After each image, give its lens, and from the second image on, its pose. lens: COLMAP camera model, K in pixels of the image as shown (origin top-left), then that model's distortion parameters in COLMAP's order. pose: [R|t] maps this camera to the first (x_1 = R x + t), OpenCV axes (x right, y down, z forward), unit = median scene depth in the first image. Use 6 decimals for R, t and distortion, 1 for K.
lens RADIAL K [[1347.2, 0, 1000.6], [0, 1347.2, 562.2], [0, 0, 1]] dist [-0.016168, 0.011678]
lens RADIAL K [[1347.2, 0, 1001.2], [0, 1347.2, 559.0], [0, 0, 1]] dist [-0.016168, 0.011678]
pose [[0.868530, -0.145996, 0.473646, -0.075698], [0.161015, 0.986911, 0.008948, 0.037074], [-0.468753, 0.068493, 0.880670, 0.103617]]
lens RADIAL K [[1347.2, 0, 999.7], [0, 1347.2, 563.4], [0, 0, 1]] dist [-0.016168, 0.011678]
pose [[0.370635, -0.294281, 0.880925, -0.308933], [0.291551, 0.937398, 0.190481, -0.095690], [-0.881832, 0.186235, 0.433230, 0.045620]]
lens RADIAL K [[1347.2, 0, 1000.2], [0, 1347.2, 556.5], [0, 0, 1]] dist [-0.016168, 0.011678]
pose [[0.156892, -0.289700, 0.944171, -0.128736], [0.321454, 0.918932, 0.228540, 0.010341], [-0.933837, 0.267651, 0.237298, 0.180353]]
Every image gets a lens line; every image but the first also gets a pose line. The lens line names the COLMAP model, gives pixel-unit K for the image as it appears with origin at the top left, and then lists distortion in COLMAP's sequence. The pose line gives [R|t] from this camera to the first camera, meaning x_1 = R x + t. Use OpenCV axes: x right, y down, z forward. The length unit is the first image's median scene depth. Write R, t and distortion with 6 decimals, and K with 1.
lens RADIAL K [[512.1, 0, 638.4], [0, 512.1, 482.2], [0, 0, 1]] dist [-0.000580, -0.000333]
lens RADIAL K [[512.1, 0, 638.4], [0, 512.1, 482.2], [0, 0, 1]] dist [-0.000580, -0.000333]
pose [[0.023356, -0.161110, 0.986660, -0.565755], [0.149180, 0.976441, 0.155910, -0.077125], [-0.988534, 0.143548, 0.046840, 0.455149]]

+ + + +

**TASK DETAILS:**
Repeat the data in full, exactly as supplied.

**TASK RESULT:**
After each image, give its lens, and from the second image on, its pose. lens: COLMAP camera model, K in pixels of the image as shown (origin top-left), then that model's distortion parameters in COLMAP's order. pose: [R|t] maps this camera to the first (x_1 = R x + t), OpenCV axes (x right, y down, z forward), unit = median scene depth in the first image. Use 6 decimals for R, t and distortion, 1 for K.
lens RADIAL K [[1347.2, 0, 1000.6], [0, 1347.2, 562.2], [0, 0, 1]] dist [-0.016168, 0.011678]
lens RADIAL K [[1347.2, 0, 1001.2], [0, 1347.2, 559.0], [0, 0, 1]] dist [-0.016168, 0.011678]
pose [[0.868530, -0.145996, 0.473646, -0.075698], [0.161015, 0.986911, 0.008948, 0.037074], [-0.468753, 0.068493, 0.880670, 0.103617]]
lens RADIAL K [[1347.2, 0, 999.7], [0, 1347.2, 563.4], [0, 0, 1]] dist [-0.016168, 0.011678]
pose [[0.370635, -0.294281, 0.880925, -0.308933], [0.291551, 0.937398, 0.190481, -0.095690], [-0.881832, 0.186235, 0.433230, 0.045620]]
lens RADIAL K [[1347.2, 0, 1000.2], [0, 1347.2, 556.5], [0, 0, 1]] dist [-0.016168, 0.011678]
pose [[0.156892, -0.289700, 0.944171, -0.128736], [0.321454, 0.918932, 0.228540, 0.010341], [-0.933837, 0.267651, 0.237298, 0.180353]]
Every image gets a lens line; every image but the first also gets a pose line. The lens line names the COLMAP model, gives pixel-unit K for the image as it appears with origin at the top left, and then lists distortion in COLMAP's sequence. The pose line gives [R|t] from this camera to the first camera, meaning x_1 = R x + t. Use OpenCV axes: x right, y down, z forward. The length unit is the first image's median scene depth. Write R, t and distortion with 6 decimals, and K with 1.
lens RADIAL K [[512.1, 0, 638.4], [0, 512.1, 482.2], [0, 0, 1]] dist [-0.000580, -0.000333]
lens RADIAL K [[512.1, 0, 638.4], [0, 512.1, 482.2], [0, 0, 1]] dist [-0.000580, -0.000333]
pose [[0.023356, -0.161110, 0.986660, -0.565755], [0.149180, 0.976441, 0.155910, -0.077125], [-0.988534, 0.143548, 0.046840, 0.455149]]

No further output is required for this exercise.